Oil prices fell below $39 a barrel on Wednesday in Asia in light New Year's Eve trading as investors pondered a global economic slowdown that's dragged crude down some 60 per cent this year.
Light, sweet crude for February delivery fell 70 cents to $38.33 a barrel in electronic trading on the New York Mercantile Exchange by midafternoon in Singapore. The contract overnight fell 99 cents to $39.03.
Prices hit a record $147.27 a barrel on July 11, fueled by speculation that soaring growth in emerging economies, such as China and India, would boost demand for crude.
However, investor sentiment turned sour in the second half of the year as a credit crisis in the US mushroomed into a global slump in consumer spending and industrial production.
Prices rose 57 per cent in 2007 to $95.98 a barrel. This week, fears that the conflict between Israel and Hamas in Gaza could heighten tension in the oil-rich Middle East helped bolster prices, which had fallen to the lowest in almost five years at $33.87 earlier this month.
Going into next year, investors remained focused on signs of dwindling demand for crude as the US, Europe and Japan face recessions and most developing countries battle slowing growth. Traders will also be looking for evidence that OPEC is implementing the 4 million barrels a day of production cuts it has announced since October. The Organization of Petroleum Exporting Countries, which accounts for about 40 per cent of global supply, has not ruled out further output quota reductions if prices don't rebound in 2009.

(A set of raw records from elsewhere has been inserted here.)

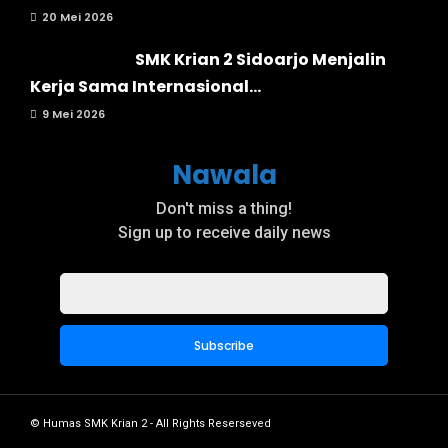
20 Mei 2026
SMK Krian 2 Sidoarjo Menjalin
Kerja Sama Internasional...
9 Mei 2026
Nawala
Don't miss a thing!
Sign up to receive daily news
© Humas SMK Krian 2 - All Rights Reserseved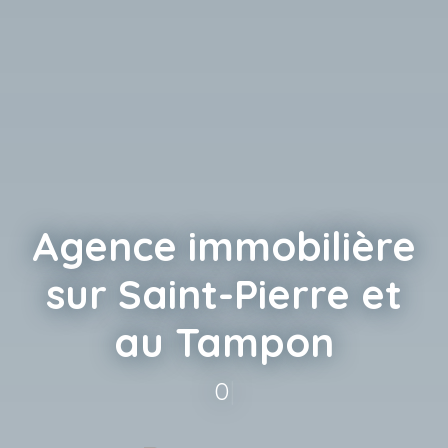
Agence immobilière
sur Saint-Pierre et
au Tampon
0693 920 62
|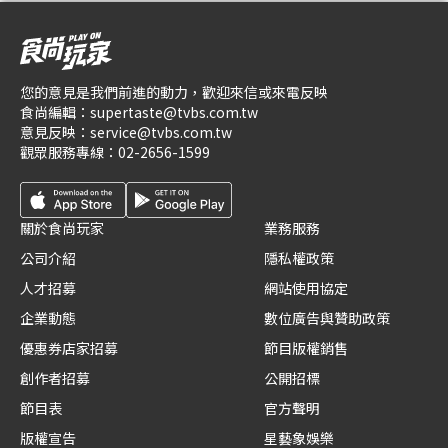
您的意見是我們前進的動力，歡迎來信或來電反映
食尚編輯：
supertaste@tvbs.com.tw
意見反映：
service@tvbs.com.tw
觀眾服務專線：
02-2656-1599
關於食尚玩家
業務服務
公司介紹
隱私權政策
人才招募
網站使用協定
企業動態
數位廣告與贊助政策
優惠券店家招募
節目版權銷售
創作者招募
公開招標
節目表
官方聲明
版權宣告
星藝象娛樂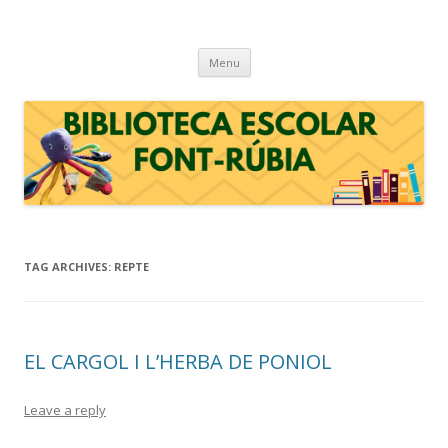
BIBLIOTECA ESCOLAR FONT-RÚBIA
Biblioteca escolar de l'escola Font-rúbia de Guardiola de Font-rubí (Alt
Skip
Penedès)
Menu
to
content
TAG ARCHIVES:
REPTE
EL CARGOL I L’HERBA DE PONIOL
Leave a reply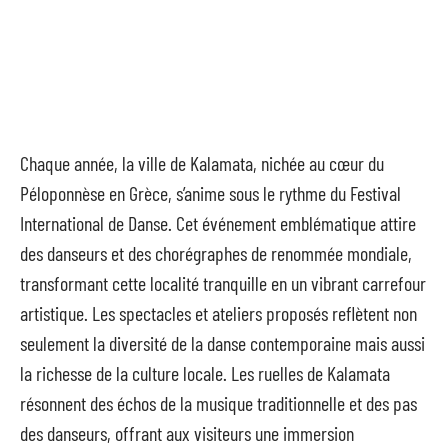
Chaque année, la ville de Kalamata, nichée au cœur du
Péloponnèse en Grèce, s’anime sous le rythme du Festival
International de Danse. Cet événement emblématique attire
des danseurs et des chorégraphes de renommée mondiale,
transformant cette localité tranquille en un vibrant carrefour
artistique. Les spectacles et ateliers proposés reflètent non
seulement la diversité de la danse contemporaine mais aussi
la richesse de la culture locale. Les ruelles de Kalamata
résonnent des échos de la musique traditionnelle et des pas
des danseurs, offrant aux visiteurs une immersion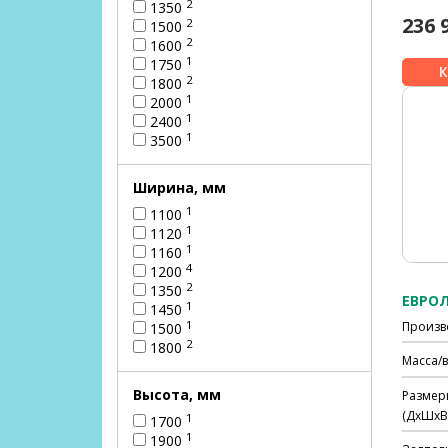
2
1350
236 
2
1500
2
1600
1
1750
2
1800
1
2000
1
2400
1
3500
Ширина, мм
1
1100
1
1120
1
1160
4
1200
2
1350
ЕВРОЛ
1
1450
1
Произв
1500
2
1800
Масса/в
Высота, мм
Размер
(ДхШхВ)
1
1700
1
1900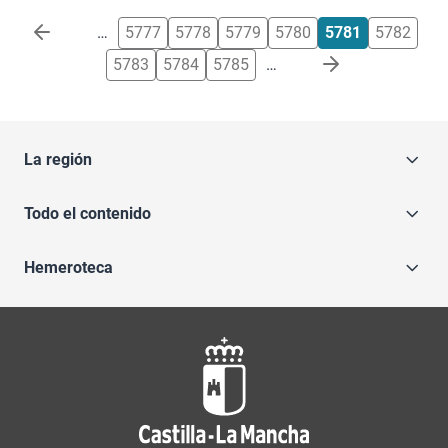
Paginación
…
5777
5778
5779
5780
5781
5782
5783
5784
5785
…
La región
Todo el contenido
Hemeroteca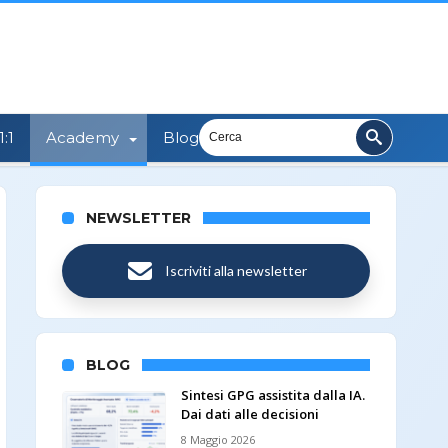
:1
Academy
Blog
NEWSLETTER
Iscriviti alla newsletter
BLOG
Sintesi GPG assistita dalla IA.
Dai dati alle decisioni
8 Maggio 2026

One gauge of US oil demand, the weekly oil inventories report by the US Energy Department's Energy Information Administration, is expected to show on Wednesday that oil stocks fell 1.75 million barrels last week, according to the average of estimates in a survey of analysts by Platts, the energy information arm of McGraw-Hill Cos.
The Platts survey also projects that gasoline inventories rose 1.7 million barrels and distillates increased 1.3 million barrels last week.
In other Nymex trading, gasoline futures fell 0.38 cent to 88 cents a gallon. Heating oil dropped 1.65 cent to $1.27 a gallon while natural gas for February delivery decreased 2.4 cents to $5.64 per 1,000 cubic feet.
In London, February Brent crude fell 77 cents to $39.38 a barrel on the ICE Futures exchange.